Paul Kagamé lance les travaux de la réforme de l’Union africaine

Après 14 ans d’expérimentation et de tâtonnement dans le concert des nations, la commission de l’Union africaine, dont le fonctionnement s’éloignait de plus en plus de la vision prospective du traité de Syrte, nécessitait une réforme profonde en vue de l’accommoder aux défis du moment et de répondre aux aspirations des peuples qui souhaitent une refonte de l’institution continentale transformée en une union africaine des peuples.

Face à l’immobilisme constaté ici et là et aux multiples critiques du fonctionnement de la commission de l’Union africaine qui depuis le départ de Konaré a perdu son leadership, redevenant a fortiori un syndicat des chefs d’État où se côtoient dictateurs, usurpateurs, démocrates, plusieurs illustres fils du continent ont dit stop lors du dernier Sommet de l’UA à Kigali. C’est dans cette optique que le sommet des chefs d’État a confié au président réformateur du Rwanda de conduire les réformes de l’institution.

Pour réaliser un tel travail, Kagame relègue les aspects politiques au second rang et place l’économie au centre de la réforme. Il s’entoure à cet effet des meilleurs : les cracks du continent, en respectant le leitmotiv qui lui tient à cœur et qu’il applique scrupuleusement dans son pays : la parité homme/femme. L’équipe mise en place est composée de neuf experts : Carlos Lopez, de Guinée-Bissau, l’un des meilleurs économistes en développement du continent et ex-secrétaire général adjoint de l’ONU chargé des questions économiques et qui a qualifié le franc CFA de «mécanisme désuet» ; Donald Kaberuka, ancien président de la Banque africaine de développement, actuel professeur à Harvard et conseiller principal du fonds d’investissement américain TPG/Satya.

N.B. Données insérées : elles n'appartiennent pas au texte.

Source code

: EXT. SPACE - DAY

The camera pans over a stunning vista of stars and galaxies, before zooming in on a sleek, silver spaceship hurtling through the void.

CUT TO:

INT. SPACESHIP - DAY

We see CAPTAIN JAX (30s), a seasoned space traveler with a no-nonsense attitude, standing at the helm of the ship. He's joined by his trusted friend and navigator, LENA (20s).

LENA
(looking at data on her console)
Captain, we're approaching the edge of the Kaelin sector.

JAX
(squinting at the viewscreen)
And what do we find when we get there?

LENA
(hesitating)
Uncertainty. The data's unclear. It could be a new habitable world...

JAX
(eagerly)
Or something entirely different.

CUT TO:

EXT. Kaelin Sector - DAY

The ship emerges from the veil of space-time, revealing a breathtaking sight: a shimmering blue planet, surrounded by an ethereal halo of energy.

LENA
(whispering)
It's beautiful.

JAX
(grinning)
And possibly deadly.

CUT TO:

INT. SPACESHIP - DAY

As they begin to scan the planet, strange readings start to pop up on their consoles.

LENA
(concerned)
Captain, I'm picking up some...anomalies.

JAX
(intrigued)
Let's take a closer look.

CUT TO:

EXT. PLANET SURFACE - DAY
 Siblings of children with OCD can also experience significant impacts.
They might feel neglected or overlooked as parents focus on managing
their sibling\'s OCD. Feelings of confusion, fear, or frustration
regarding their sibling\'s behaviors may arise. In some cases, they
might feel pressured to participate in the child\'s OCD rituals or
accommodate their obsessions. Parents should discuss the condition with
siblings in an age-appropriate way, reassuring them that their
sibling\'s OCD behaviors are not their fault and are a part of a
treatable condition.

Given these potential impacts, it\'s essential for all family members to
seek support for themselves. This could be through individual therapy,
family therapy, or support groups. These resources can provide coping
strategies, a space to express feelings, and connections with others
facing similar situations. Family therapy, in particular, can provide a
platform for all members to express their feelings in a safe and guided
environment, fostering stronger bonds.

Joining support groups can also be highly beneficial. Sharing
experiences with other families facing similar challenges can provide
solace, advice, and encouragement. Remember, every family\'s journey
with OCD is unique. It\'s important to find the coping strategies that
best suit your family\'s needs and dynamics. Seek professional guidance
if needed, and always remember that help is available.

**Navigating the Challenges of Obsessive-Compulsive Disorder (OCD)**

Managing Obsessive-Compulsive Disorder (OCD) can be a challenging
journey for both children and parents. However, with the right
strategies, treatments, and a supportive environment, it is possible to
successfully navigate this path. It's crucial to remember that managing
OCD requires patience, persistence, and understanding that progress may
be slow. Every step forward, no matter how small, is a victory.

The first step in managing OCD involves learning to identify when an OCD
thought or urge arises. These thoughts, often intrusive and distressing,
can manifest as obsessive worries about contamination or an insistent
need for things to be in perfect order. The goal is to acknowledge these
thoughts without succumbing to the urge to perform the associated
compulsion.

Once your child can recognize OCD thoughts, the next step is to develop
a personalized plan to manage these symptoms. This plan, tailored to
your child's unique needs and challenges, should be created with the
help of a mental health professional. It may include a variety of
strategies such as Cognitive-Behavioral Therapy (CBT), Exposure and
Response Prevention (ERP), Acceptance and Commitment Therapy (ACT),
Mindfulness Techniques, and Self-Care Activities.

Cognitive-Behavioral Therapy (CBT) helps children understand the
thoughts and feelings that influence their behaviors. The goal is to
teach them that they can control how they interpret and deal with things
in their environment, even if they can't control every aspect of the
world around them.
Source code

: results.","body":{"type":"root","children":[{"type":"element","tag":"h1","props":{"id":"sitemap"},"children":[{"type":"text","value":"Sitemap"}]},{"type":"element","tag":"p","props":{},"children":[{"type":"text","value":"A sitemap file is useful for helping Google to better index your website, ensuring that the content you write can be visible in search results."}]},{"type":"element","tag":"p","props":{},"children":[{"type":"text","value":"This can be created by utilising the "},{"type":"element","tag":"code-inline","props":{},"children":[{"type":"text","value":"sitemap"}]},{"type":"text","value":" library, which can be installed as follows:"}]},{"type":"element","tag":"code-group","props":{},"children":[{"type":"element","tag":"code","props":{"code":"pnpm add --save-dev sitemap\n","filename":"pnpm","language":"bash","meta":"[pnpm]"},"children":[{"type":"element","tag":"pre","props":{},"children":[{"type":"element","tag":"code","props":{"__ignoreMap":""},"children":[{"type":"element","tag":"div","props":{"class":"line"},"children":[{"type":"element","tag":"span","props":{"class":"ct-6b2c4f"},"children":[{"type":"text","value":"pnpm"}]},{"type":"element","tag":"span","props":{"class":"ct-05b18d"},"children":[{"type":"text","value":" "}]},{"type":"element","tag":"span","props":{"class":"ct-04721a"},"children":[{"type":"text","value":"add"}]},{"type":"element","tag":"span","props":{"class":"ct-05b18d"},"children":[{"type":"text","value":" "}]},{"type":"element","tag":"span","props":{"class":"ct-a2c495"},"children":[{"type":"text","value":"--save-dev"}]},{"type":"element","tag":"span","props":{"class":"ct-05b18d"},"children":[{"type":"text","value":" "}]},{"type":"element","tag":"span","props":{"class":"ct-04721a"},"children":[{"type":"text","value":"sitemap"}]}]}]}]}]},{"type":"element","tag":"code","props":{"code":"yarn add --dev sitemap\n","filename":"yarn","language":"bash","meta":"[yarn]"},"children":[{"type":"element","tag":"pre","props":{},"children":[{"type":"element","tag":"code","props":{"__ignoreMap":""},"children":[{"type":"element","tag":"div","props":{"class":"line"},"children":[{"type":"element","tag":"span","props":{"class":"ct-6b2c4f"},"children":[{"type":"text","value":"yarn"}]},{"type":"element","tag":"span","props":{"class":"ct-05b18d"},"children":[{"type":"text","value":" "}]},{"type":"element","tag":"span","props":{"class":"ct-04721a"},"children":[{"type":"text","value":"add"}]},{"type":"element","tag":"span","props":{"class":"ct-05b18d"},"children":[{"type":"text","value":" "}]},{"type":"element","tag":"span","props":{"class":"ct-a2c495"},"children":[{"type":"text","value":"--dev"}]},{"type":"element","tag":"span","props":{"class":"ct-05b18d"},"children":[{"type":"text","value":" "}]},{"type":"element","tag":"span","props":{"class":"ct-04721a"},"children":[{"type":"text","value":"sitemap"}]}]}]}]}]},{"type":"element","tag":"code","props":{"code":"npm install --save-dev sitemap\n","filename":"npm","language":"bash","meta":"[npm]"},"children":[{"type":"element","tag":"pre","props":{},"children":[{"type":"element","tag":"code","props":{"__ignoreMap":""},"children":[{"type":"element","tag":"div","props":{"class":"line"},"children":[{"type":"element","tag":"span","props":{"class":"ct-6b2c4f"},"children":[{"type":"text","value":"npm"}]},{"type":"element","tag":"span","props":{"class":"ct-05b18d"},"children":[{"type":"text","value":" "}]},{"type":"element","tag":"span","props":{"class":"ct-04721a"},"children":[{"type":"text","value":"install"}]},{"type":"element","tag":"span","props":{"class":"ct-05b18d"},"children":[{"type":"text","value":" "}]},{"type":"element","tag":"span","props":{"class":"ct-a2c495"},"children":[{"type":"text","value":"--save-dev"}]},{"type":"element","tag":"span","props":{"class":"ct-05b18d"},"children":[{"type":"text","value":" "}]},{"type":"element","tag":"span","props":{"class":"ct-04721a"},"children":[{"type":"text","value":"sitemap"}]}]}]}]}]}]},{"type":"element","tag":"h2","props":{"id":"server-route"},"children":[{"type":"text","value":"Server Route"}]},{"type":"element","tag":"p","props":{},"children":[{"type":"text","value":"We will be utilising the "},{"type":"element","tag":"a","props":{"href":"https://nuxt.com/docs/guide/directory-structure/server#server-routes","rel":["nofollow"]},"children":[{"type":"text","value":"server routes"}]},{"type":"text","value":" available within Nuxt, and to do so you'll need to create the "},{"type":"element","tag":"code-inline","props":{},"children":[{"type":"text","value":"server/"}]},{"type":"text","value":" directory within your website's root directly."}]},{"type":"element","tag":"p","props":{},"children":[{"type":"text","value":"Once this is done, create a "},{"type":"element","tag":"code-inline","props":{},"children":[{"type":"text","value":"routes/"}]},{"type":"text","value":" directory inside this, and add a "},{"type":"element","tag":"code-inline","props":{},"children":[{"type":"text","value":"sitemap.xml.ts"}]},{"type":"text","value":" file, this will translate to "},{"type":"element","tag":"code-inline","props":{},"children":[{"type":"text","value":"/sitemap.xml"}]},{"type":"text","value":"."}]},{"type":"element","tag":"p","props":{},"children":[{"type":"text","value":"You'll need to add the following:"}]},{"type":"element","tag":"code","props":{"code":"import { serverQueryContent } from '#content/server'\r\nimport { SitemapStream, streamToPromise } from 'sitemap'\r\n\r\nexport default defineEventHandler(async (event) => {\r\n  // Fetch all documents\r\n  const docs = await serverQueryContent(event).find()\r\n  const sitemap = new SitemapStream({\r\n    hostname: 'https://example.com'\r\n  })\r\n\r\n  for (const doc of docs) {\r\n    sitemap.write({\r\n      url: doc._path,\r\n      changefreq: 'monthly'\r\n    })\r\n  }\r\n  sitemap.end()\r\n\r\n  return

Il est le créateur de la taxe dee 0,2% sur les importations pour financer l’UA ; Cristina Duarté, ancienne ministre des Finances du Cap-Vert, siégeant au conseil des gouverneurs de la BAD et du FMI ; Mariam Mahamat Nour, ministre de l’Économie du plan et de la coopération internationale du Tchad ; Amina J. Mohammed, ministre de l’Environnement du Nigéria, conseillère de l’ONU sur les Objectifs du millénaire pour le développement, et une ancienne de la FAO ; Tito Mboweni, ancien gouverneur de la banque centrale sud-africaine et actuel associé de la banque Goldman Sachs ; Acha Leke, jeune Camerounais, conseiller principal au cabinet McKinsey & Co Vera Songwe camerounaise et directrice pour l’Afrique de l’Ouest et centrale de la Société financière Internationale, filiale de la Banque mondiale. Et comme Kagame ne fait jamais les choses comme tout le monde, le dernier expert est tout simplement le manager le plus doué et le plus philanthrope d’Afrique.

La tâche est certes ardue, mais la confier à des managers dont la compétence et les qualités intrinsèques ne souffrent aucun doute est un acte courageux. Ainsi, il serait judicieux de revoir le mode de désignation des commissaires qui devraient être choisis par appel à candidatures et nommés par le président de la commission. Ce qui éviterait d’avoir des commissaires qui répondent plus à l’autorité de leur président ou de la région qui a soutenu leur candidature.

La réforme de la commission de l’UA est une nécessité impérieuse notamment au moment où la présidente actuelle est sur le départ. Paul Kagame est l’un des dirigeants africains disposant de plusieurs atouts. Il est un réformateur hors pair. Il a une vision et une méthodologie qui forcent l’admiration. Illustration : en juillet 2016, lors du Sommet de l’Union africaine à Kigali, les chefs d’État et la commission lui ont confié la mission de la réforme institutionnelle de l’UA. Il a alors de prime abord fixé un cap : la réforme ne sera pas politique (l’UA fait assez de politique comme ça depuis sa création), mais à forte connotation économique.

Kagamé a l’ambition d’innover et de réformer l’Union africaine pour l’orienter vers les questions du développement et les enjeux du moment, afin non seulement d’être le véritable porte-voix du continent, mais également une institution prête à porter haut l’étendard du continent lors des grands rendez-vous du donner et du recevoir.